Goal of the exercise | Say how many lines of the data below have the word "linecap" in them. Add nothing else.

Data excerpts |
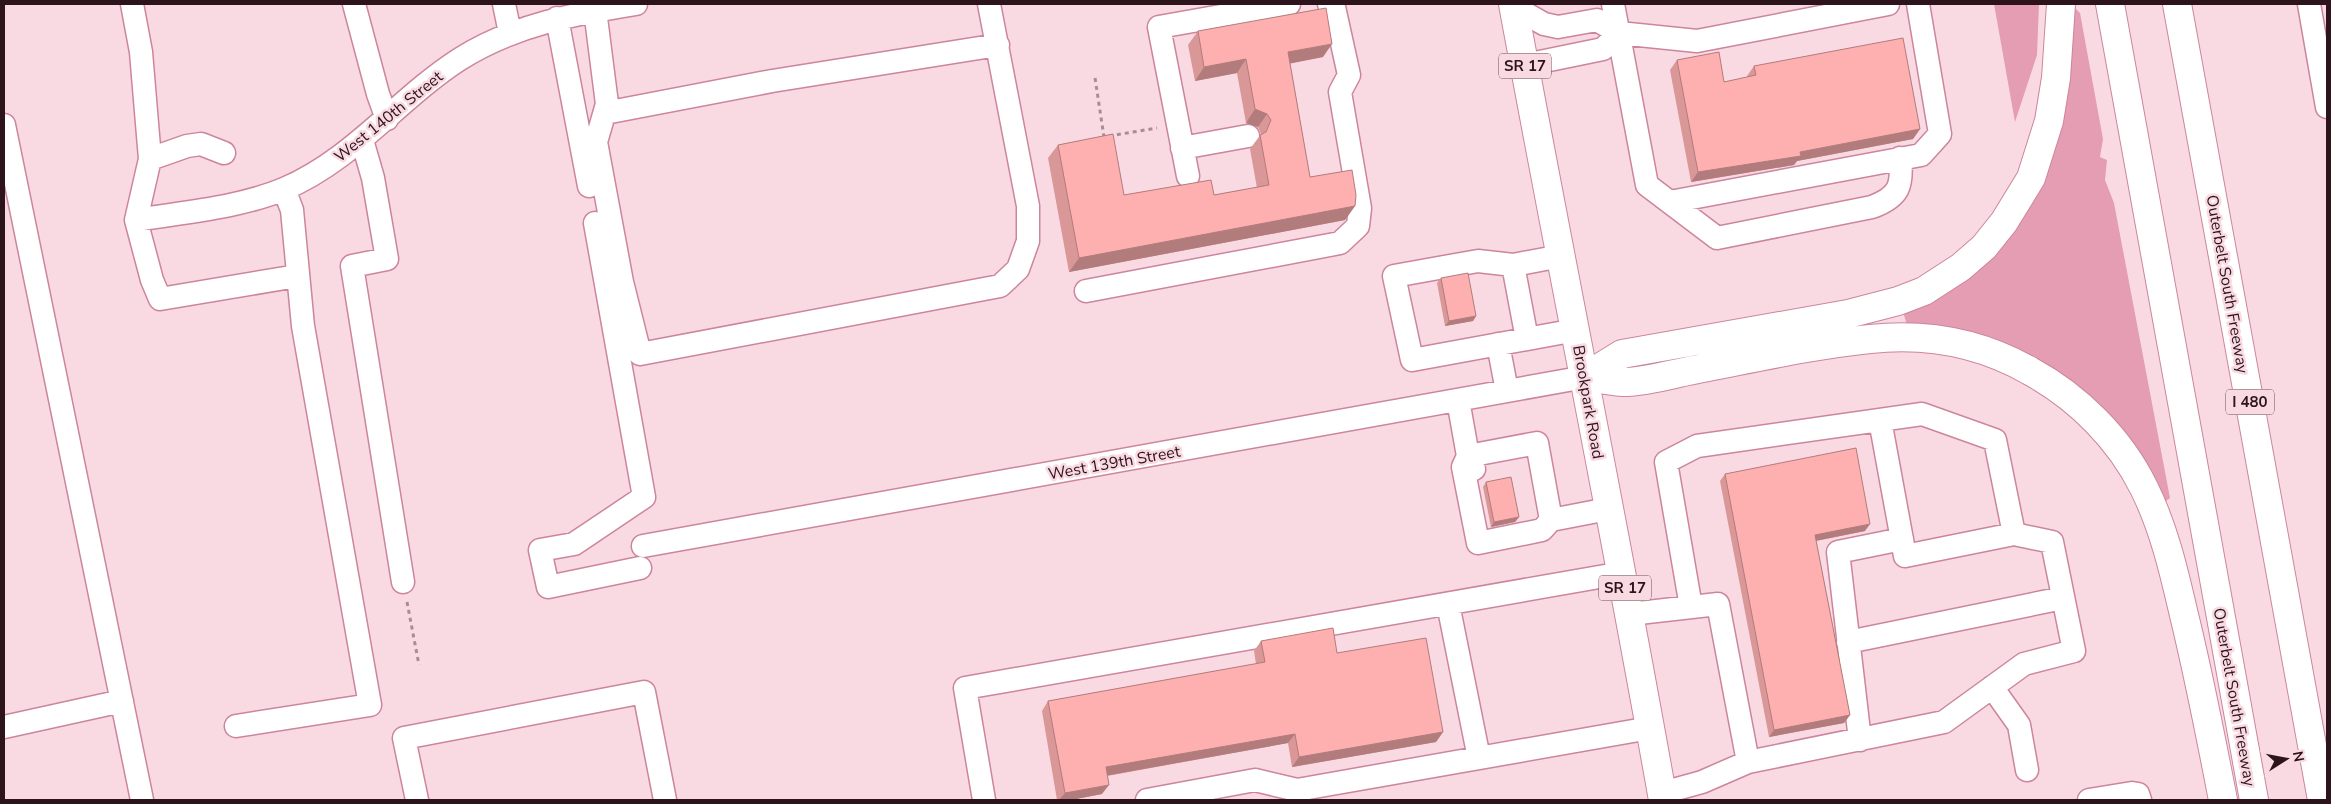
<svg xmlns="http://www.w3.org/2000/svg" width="2331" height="804" viewBox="0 0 2331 804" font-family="'Nunito Sans',sans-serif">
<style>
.green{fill:#e59db4}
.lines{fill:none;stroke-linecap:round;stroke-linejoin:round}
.minor-casing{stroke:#cc859d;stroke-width:25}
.major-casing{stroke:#cc859d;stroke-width:30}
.highway-casing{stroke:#cc859d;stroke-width:30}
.path{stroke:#a98c95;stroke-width:3;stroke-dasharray:4 4;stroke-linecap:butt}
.minor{stroke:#fff;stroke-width:22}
.major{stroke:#fff;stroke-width:28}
.highway{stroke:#fff;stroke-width:28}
.wall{fill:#da9798}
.shaded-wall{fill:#b27b7c}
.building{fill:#feb0b1;stroke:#b27b7c}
.labels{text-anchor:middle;stroke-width:5;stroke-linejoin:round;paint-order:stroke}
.shield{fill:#f9dae3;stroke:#6a4f58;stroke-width:1}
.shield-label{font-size:15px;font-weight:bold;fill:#2d131c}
.street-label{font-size:16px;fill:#2d131c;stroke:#f9dae3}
</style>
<rect width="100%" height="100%" fill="#f9dae3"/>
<path class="green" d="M1994 4H2039L2037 55 2015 122Z
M2073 6 2080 13 2103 139 2100 157 2107 160 2105 180 2114 203 2170 498 2166 501 2165 505 2110 419 1907 325 1903 312 1995 250Z"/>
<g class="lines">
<defs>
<path id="minor" d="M132 4 141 52 150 159 136 220 152 280 160 299 297 276
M354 4 378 94 387 119
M504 4 510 33
M1613 4 1647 185 1717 238 1872 207C1899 197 1903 186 1900 158
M2309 4 2327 107
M1514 7 1544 24 1558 27 1597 20 1619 33 1697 41 1888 4
M595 10 607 104 596 142 622 282 640 354 1000 286 1018 269 1028 241V206L989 4
M557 18 589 186
M1525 65 1603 49 1619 33
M605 113 772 81 998 45
M4 125 142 800
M362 140 373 178 387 259 352 266 403 582
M1182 148 1248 136
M150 159 187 146 201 144 224 153
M1188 176 1159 27 1289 4
M1670 202 1921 155 1940 134 1918 4
M136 220C185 212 238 208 284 189 353 160 399 98 460 59 514 25 574 14 636 4
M595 223 644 497 574 544 540 550 548 587 640 568
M1513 265 1478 261 1394 276 1412 360 1576 330
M1086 291 1340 243 1358 226 1360 208 1340 92 1349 75 1334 7 1329 4
M1527 339 1513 265 1561 256
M1498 344 1507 391
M1458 400 1468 456 1474 469
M1468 456 1463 467 1478 543 1542 530 1551 520 1608 509
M1468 456 1537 443 1551 520
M643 546 1585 377
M1448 604 1479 758
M1691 607 1666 462 1697 446 1922 414 1995 440 2014 534 1905 556 1880 420
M1630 614 1718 604 1748 762 1702 782 1662 793
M1848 642 2063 598
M1992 687 2019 725 2027 770
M236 726 370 705 303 326 292 210 284 189
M4 727 122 701
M1860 740 1838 552 1902 539
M1748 762 1944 722 2024 664 2074 651 2052 542 2014 534
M417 800 404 738 644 692 665 800
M984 800 965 688 1622 573
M1147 800 1255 780 1297 790 1650 728
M2089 800 2132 793 2138 794 2140 800"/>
<path id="major" d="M1513 4C1562 270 1616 534 1663 800"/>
<path id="highway" d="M2110 4 2254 800
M2177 4 2322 800
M1585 377C1598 378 1614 382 1627 382 1649 381 1672 374 1693 370 1751 359 1811 345 1870 339 1926 333 1981 343 2030 371 2078 397 2120 439 2144 488 2164 528 2174 572 2184 615 2199 676 2211 738 2223 800
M1585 377 1622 354 1848 314 1898 301 1924 291 1961 267 1984 247 2004 222 2031 178 2049 121 2056 78 2061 4"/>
</defs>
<use href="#minor" class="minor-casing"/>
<use href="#major" class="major-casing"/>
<use href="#highway" class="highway-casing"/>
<path class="path" d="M1095 78 1104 137
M1109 136 1157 128
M407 602 419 665"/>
<use href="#minor" class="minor"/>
<use href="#major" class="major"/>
<use href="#highway" class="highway"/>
</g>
<path class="wall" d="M1198 31 1323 57 1290 63 1310 177 1355 206 1345 220 1069 272 1048 158 1058 145 1124 195H1214L1257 188 1250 149 1261 134 1258 127 1246 123 1237 73 1195 81 1188 45Z
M1677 60 1724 82 1748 77 1747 76 1754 66 1920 129 1913 139 1797 161 1794 165 1691 182 1670 70Z
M1441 278 1476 316 1473 321 1445 326 1437 283Z
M1725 474 1865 531 1816 541 1850 715 1844 723 1769 737 1720 481Z
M1486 482 1519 517 1515 522 1491 527 1483 487Z
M1261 641 1337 653 1443 732 1436 742 1292 767 1288 743 1107 776 1102 794 1071 800H1057L1042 711 1048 701 1256 664 1254 651Z"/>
<path class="shaded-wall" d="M1332 44 1323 57 1278 66 1288 52Z
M1246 59 1237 73 1195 81 1204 67Z
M1255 109 1267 114 1258 127 1246 123Z
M1920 129 1913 139 1797 161 1794 165 1691 182 1698 172Z
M1355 206 1345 220 1069 272 1079 258Z
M1476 316 1473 321 1445 326 1449 321Z
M1519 517 1515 522 1491 527 1494 522Z
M1870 524 1865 531 1810 542 1815 535Z
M1850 715 1844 723 1769 737 1774 730Z
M1443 732 1436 742 1292 767 1299 757Z
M1295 734 1288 743 1099 777 1106 767Z
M1109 785 1102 794 1071 800H1059L1065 793Z"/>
<path class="building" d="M1326 8 1332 44 1288 52 1310 177 1352 170 1356 195 1355 206 1079 258 1058 145 1113 134 1124 195 1211 180 1214 195 1269 185 1260 135 1266 132 1271 120 1267 114 1255 109 1246 59 1204 67 1198 31Z
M1903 38 1920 129 1800 152 1801 156 1698 172 1677 60 1719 52 1724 82 1756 75 1754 66Z
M1468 273 1476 316 1449 321 1441 278Z
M1856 448 1870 524 1815 535 1850 715 1774 730 1725 474Z
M1511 477 1519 517 1494 522 1486 482Z
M1333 628 1337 653 1426 638 1443 732 1299 757 1295 734 1106 767 1109 785 1065 793 1048 701 1265 662 1261 641Z"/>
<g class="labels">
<g class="shield">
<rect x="1499" y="53.5" width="52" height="25" rx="4"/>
<rect x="2226" y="389.5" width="48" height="25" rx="4"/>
<rect x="1599" y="575.5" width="52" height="25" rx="4"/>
</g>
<g class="shield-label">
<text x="1525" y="71">SR 17</text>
<text x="2250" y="407">I 480</text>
<text x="1625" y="593">SR 17</text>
</g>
<g class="street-label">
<text transform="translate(388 116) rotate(-39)" y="6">West 140th Street</text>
<text transform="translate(2228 284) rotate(80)" y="6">Outerbelt South Freeway</text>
<text transform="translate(1589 402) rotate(80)" y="6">Brookpark Road</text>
<text transform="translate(1114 462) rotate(-10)" y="6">West 139th Street</text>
<text transform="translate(2235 697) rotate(80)" y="6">Outerbelt South Freeway</text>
</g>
</g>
<rect width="2331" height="804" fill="none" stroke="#2d131c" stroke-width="10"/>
<g transform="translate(2286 759) rotate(79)" stroke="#f9dae3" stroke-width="4" paint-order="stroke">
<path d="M0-4L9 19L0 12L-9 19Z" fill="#2d131c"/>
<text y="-8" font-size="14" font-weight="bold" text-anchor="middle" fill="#2d131c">N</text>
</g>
</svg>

Answer to the exercise | 2